**Activity list:**
**1)** Transcribe the stretch from "Al Gore was" through "you a question." in the passage on Matthews and Gore's sweating below.
**2)** Finish out the next part of the passage on Matthews and Gore's sweating below, starting where it stops.

**Source passage:**
"""
Throughout the campaign, Brian Williams, The Great Dissembler, never stopped talking about Gore's revealing clothes.

As the hour continued, Matthews mentioned, several times, that Gore sweats a lot, like that guy named Nixon. Roger Simon's hook had stuck! We'll offer two examples:
MATTHEWS (to Doris Kearns Goodwin): Let me ask Doris about a totally cosmetic matter, but it has come up in these debates. As Brian pointed out, they've agreed on a 65 degree Fahrenheit room temperature. That was a compromise because apparently the Gore people wanted it down to 55, which is incredible. That's where the Nixon people tried to get it at one point.

Al Gore was sweating like mad in the picture we just saw of him entering the studio. He got a sunburn, which a lot of people know when you get a sunburn, you start sweating a lot in the next couple of days. I'm serious, dead serious about this, if he starts dripping out there tonight, is this going to make him the Nixon of the night? You're a student of this.


MATTHEWS (to David Maraniss): What about this sweat thing? I know I go back to it again, but it's certainly odd. He was profusely sweating just a few minutes ago. He went down there [to Florida] and got a tan. It seems to me that's the other reason he went down to Florida. I am focusing on cosmetics because all of us grew up in the Kennedy era and it's a big part of debate prep. Nixon did not have a tan, Kennedy did. Is this part—do you— I'm being honest here, let me tell you, let me ask you a question.

MARANISS: Well, this—

MATTHEWS: Did he get a tan on purpose?
"""
**Extracted records:**
"""
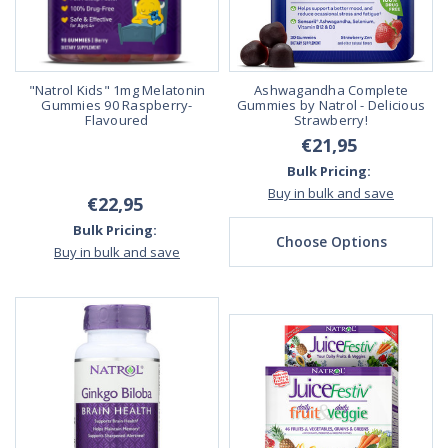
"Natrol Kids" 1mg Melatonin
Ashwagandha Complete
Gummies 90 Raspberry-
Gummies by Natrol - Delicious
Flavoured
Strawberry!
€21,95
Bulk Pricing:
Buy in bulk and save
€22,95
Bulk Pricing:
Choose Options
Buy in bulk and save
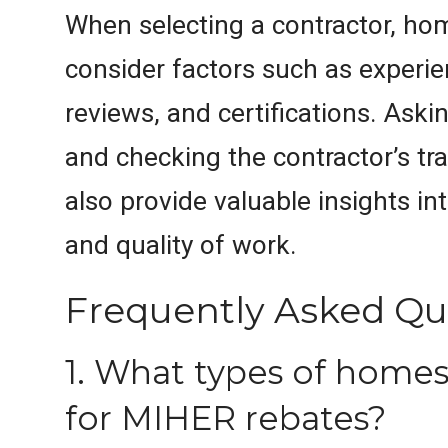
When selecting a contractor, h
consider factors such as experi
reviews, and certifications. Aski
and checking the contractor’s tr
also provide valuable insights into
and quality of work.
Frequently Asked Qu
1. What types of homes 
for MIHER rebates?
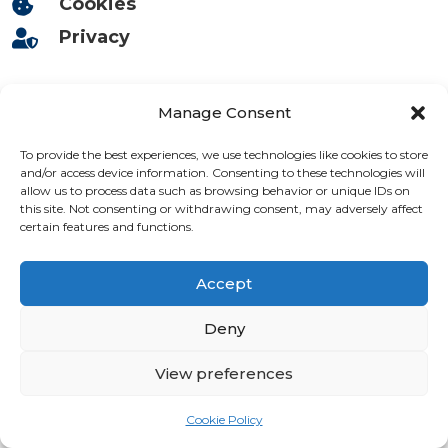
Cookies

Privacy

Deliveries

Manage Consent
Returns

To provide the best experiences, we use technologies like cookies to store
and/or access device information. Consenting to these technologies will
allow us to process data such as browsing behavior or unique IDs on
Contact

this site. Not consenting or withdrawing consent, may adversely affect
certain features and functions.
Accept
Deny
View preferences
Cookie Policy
"""
**Responses by item number:**
**1)**
Al Gore was sweating like mad in the picture we just saw of him entering the studio. He got a sunburn, which a lot of people know when you get a sunburn, you start sweating a lot in the next couple of days. I'm serious, dead serious about this, if he starts dripping out there tonight, is this going to make him the Nixon of the night? You're a student of this.


MATTHEWS (to David Maraniss): What about this sweat thing? I know I go back to it again, but it's certainly odd. He was profusely sweating just a few minutes ago. He went down there [to Florida] and got a tan. It seems to me that's the other reason he went down to Florida. I am focusing on cosmetics because all of us grew up in the Kennedy era and it's a big part of debate prep. Nixon did not have a tan, Kennedy did. Is this part—do you— I'm being honest here, let me tell you, let me ask you a question.

**2)**
Did Matthews know who he was that night? We will guess he knew he was a $5 million per year servant to Jack Welch.

This is all history now, of course. And the real press corps propaganda only started after the debate, when pundits began instructing the public in what they had actually seen.

Jumping ahead to tonight:

Over the course of the past few years, Candidate Clinton has been thoroughly "defined" by the mainstream press corps. Some journalists are worried about this now, but it's much too late to change what has been done.

Reading through that old transcript, we were struck by the way Matthews went straight to that year-old talking-point: Al Gore doesn't know who he is!

Make no mistake. These are terrible, devious people. People are dead all over the world because they behaved like this for two years, while the Chaits, the Dionnes, the Riches and Robinsons all carefully stared into space.

Today, the children have started to push back a bit. They're bravely arriving at the scene several decades too late.

World's silliest people to cover debate!


With thoughts about balcony failure:
In the 1990s, as a comedian, we entertained the national convention of a major group from the construction industry.

The theme of their four-day conference was this: "Balcony failure." We often think about that group, and about the work they successfully do, when we read the work of the political wing of our fatuous national press corps.

We'll explain the connection below. For today, consider yesterday's Washington Post, which was filled with the remarkably childish thoughts of our journalistic elite.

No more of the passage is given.